When I first wrote "The Love That Changes Everything", it sat in a notebook for a while, barely legible, unfinished. It was a call to the Universe. It was not that I wanted to be loved, or feel loved, but I wanted to feel love.
Being the object of someone's loving can be sweet, fun, embarrassing, tricky.. always changing. But when I have felt love channeling through me, to someone else, I thought, that's when I am most truly alive! That's what this poem was calling in. I wanted to be a lover again. I felt empty without it. It didn't even have to be requited, I thought. I just want to feel it again before I die.
After I met my beloved, I found the unfinished poem, added some lines to 'finish' it, and sent it in a message. It was an expression of how I wanted to dive in deeply, and love without holding back anything.
Today, after reading a talk by Osho, called Sadness as Meditation (I'll post it next time), I returned to my poem and added more. Maybe it's finished now..
The Love that Changes Everything.
I want the Love that changes everything.
I am afraid, but Fear, you are now welcome in my living room.
I used to be scared of you, and tried to keep you out.
I didn’t want to sit and tremble with you.
But now I invite you: Come and tremble with Me!
Sadness, you come in too.
Let me wrap my arms around you like a long-lost friend.
Sit with Me and talk: Whatever you want to prattle on about is fine.

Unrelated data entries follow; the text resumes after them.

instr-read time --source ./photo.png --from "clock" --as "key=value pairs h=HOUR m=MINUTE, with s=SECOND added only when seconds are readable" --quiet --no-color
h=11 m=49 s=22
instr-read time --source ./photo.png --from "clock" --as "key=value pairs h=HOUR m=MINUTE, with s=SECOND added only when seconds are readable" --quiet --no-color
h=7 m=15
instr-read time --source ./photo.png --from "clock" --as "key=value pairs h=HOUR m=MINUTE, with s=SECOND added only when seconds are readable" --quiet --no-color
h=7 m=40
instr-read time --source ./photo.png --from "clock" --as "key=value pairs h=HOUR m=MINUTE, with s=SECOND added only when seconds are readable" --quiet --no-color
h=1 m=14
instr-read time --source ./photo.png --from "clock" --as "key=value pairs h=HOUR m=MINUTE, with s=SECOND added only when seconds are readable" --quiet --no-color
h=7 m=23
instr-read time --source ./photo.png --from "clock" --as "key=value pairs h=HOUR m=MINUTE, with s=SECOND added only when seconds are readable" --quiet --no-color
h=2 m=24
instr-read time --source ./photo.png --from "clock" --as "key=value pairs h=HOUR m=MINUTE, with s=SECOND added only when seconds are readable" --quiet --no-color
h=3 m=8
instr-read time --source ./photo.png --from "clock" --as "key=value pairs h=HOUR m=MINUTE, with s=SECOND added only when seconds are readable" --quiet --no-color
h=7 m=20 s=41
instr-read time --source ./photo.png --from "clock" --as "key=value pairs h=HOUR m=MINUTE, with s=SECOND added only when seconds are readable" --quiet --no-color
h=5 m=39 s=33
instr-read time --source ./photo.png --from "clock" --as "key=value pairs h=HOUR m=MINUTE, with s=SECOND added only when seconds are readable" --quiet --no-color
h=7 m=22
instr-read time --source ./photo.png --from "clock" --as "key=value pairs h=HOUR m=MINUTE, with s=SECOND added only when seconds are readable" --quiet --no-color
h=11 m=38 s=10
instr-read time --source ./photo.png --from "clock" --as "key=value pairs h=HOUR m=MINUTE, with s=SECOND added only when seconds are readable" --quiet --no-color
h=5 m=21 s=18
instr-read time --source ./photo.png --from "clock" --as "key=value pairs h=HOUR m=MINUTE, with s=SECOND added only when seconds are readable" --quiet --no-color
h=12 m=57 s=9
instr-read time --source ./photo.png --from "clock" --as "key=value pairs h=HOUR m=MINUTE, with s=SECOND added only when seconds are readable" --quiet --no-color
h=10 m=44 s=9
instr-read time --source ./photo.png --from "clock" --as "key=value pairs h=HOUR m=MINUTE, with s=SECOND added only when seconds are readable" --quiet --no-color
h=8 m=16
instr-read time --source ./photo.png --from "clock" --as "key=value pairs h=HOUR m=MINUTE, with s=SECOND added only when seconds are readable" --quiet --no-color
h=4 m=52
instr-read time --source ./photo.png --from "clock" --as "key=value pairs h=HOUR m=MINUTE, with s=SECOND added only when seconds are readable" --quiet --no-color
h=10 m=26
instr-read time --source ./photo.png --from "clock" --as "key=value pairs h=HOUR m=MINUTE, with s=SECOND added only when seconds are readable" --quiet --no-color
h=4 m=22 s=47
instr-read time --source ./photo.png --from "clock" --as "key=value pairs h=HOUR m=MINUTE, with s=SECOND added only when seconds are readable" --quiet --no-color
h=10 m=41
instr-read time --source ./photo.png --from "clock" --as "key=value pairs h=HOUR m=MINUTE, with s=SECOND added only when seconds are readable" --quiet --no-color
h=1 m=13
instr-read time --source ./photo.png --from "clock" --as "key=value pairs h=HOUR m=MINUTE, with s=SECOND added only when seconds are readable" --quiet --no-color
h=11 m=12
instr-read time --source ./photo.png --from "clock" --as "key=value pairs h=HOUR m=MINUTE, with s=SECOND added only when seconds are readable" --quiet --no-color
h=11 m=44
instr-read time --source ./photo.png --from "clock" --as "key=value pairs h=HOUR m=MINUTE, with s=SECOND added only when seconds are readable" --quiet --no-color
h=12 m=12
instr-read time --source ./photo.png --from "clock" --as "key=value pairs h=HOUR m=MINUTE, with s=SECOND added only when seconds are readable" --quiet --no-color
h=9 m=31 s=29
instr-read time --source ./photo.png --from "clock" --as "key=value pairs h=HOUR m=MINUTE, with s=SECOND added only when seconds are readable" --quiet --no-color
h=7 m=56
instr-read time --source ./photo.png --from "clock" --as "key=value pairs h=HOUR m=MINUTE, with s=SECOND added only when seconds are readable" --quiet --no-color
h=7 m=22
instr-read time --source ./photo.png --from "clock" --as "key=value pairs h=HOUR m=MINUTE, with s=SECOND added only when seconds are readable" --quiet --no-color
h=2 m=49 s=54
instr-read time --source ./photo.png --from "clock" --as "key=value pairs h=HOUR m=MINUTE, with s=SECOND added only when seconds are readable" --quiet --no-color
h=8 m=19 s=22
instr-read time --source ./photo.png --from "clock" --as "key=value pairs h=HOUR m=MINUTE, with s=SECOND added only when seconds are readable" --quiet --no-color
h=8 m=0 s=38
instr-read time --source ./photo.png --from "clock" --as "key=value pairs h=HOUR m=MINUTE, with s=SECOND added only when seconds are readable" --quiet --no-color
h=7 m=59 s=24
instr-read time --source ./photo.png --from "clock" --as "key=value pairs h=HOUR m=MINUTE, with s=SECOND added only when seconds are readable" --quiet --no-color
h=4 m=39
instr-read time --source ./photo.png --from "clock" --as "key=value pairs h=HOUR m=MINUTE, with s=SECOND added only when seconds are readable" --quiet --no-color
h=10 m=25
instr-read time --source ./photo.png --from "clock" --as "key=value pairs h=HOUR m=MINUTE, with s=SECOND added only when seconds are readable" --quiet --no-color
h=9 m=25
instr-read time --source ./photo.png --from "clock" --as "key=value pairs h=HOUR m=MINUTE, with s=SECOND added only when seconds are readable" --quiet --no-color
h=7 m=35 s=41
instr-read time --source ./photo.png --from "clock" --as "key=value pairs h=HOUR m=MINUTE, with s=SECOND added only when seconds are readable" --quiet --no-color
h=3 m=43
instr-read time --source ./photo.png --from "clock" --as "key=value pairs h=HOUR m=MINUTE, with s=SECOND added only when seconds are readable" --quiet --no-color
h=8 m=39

I too have been a prattler for years.
Anger, you are also my honoured guest.
You sometimes dance all night, waking my neighbours with the din.
But I will never tell you to be quiet.
Oh, Beloved, by the way,
If we wake you up, my guests and I,
Please know that it is because
I want the Love that changes everything.
The love that keeps me happy
Has been a false friend,
And conspired with the love that keeps me safe
To hide my heart away from me.
And I was held a prisoner
Of the love that hates change.
Beloved,
Come to me!
For I know who my true friends are now,
And together with them,
I want the Love that changes everything.